A range of treatment options - include surgery, radiotherapy and hormonal treatments - are available for prostate cancer, with the choice being determined by a man's age, the stage of his cancer and any other conditions that he has. Some of the treatments can have long-term effects on sexual and urological function.
The primary aim of treatment is to optimize cancer control, but some doctors also take into account a man's urological and sexual function before treatment and the patient's views on the balance of treatment efficacy against side-effects.
Relatively little is known about the support care needs - the requirements for care arising during illness and treatment to manage symptoms and side-effects - in men treated for prostate cancer. To find out more about how the disease and its treatment affects men, nursing researchers surveyed men with prostate cancer in six areas of England.
The researchers invited 1848 men who had been diagnosed with prostate cancer in the previous three to 24 months, from across six NHS Trusts (geographical regions in the National Health Service) to take part in the research study. Those who replied (820 men) were sent a postal questionnaire asking about their supportive care needs, prostate symptoms, quality of life, their cancer and its treatment; 741 were returned.
Three-quarters of the men taking part in the survey were 65 years old or over, Half (51%) had received hormonal therapy, one-quarter (25%) had radical prostatectomy and 28% had radiotherapy to the prostate. Just under half (46%) of the men said their cancer was in remission.
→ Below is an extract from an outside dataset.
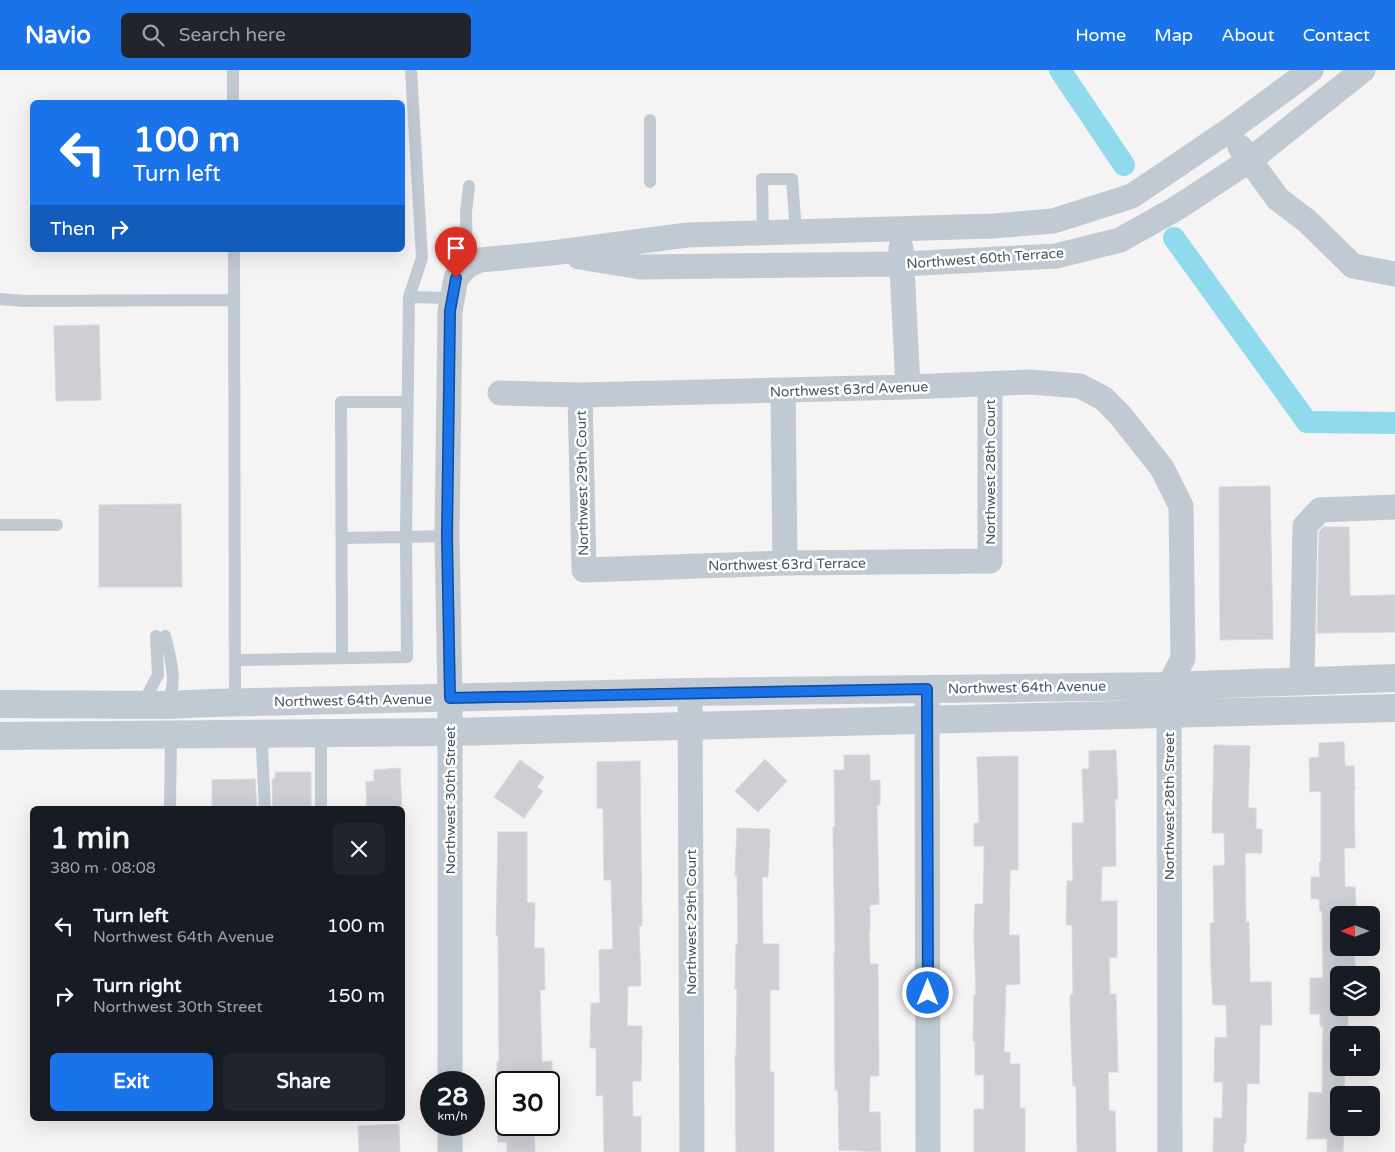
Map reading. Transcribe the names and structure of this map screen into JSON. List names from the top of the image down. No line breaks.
{"streets":{"street":["Northwest 60th Terrace","Northwest 63rd Avenue","Northwest 28th Court","Northwest 29th Court","Northwest 63rd Terrace","Northwest 64th Avenue","Northwest 30th Street","Northwest 28th Street"]},"crossings":[["Northwest 60th Terrace","Northwest 30th Street"],["Northwest 63rd Avenue","Northwest 28th Court"],["Northwest 63rd Avenue","Northwest 29th Court"],["Northwest 63rd Avenue","Northwest 28th Street"],["Northwest 28th Court","Northwest 63rd Terrace"],["Northwest 29th Court","Northwest 63rd Terrace"],["Northwest 29th Court","Northwest 64th Avenue"],["Northwest 64th Avenue","Northwest 30th Street"],["Northwest 64th Avenue","Northwest 28th Street"]],"north":"left","page":{"header":"Navio","search":"Search here","nav":["Home","Map","About","Contact"],"turn":["100 m","Turn left"],"then":"Then","heading":["1 min","380 m · 08:08"],"list":[{"name":"Turn left","note":"Northwest 64th Avenue","value":"100 m"},{"name":"Turn right","note":"Northwest 30th Street","value":"150 m"}],"map_buttons":["+","−"],"buttons":["Exit","Share"],"speed":"28 km/h","limit":"30"}}
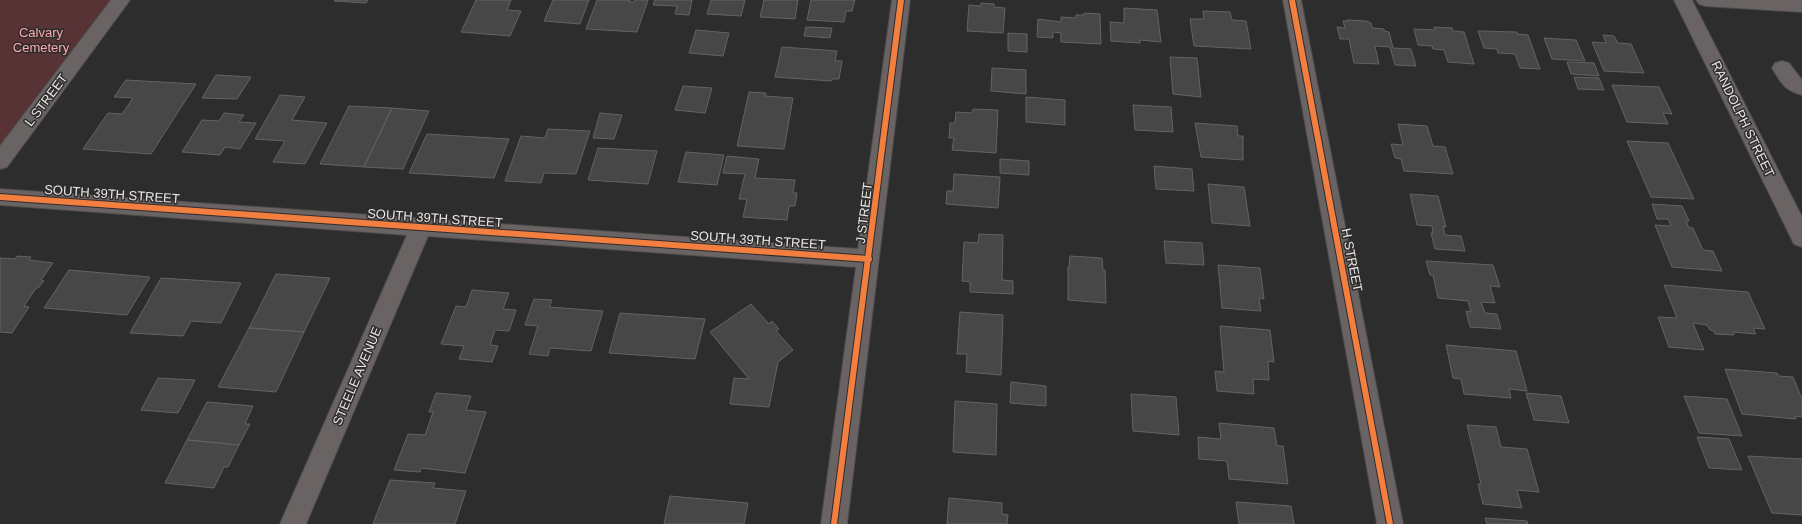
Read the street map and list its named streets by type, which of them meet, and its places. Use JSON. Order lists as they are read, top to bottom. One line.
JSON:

The survey revealed that the men had significant unmet supportive care needs. The areas of greatest need were related to psychological distress, sexuality-related problems and the management of enduring lowering urinary tract symptoms. The researchers noted: "High levels of psychological distress were reported, and those reporting psychological distress reported greater unmet supportive care needs."
Men who were uncertain of their remission status had higher levels of psychological need, while those not in remission were more likely to have needs for information.
Nearly one-third (30%) of the men taking part in the survey reported moderate or extreme anxiety or depression. A similar number had difficulty with undertaking usual activities. Some or extreme pain was reported by 26% of the men and 22% had problems with mobility.
Virtually all (97%) of the men reported that they had experienced lower urinary tract symptoms, including frequency or needing to urinate during the night, during the month before the survey. Urinary symptoms were affected by treatment, remission status and time since last treatment. They were least severe in men who were in remission, in those who had undergone radical prostatectomy and/or in those who had completed their treatment 19-24 months before the survey.
Unmet needs related to sexuality were more common in younger men and in those who had undergone radical prostatectomy.
The researchers, led by Emma Ream, from the Florence Nightingale School of Nursing and Midwifery, King's College London, UK, said: "The survey identified high levels of psychological distress within the sample, even though the majority had completed treatment over a year previously." They suggested that need for psychological care was particularly high in men not in remission or whose remission status was uncertain. "The need for systematic assessment and better management of psychological distress in men with prostate cancer was evident in this study," they concluded, adding that sexual dysfunction and lower urinary tract system symptoms also required greater attention by prostate services.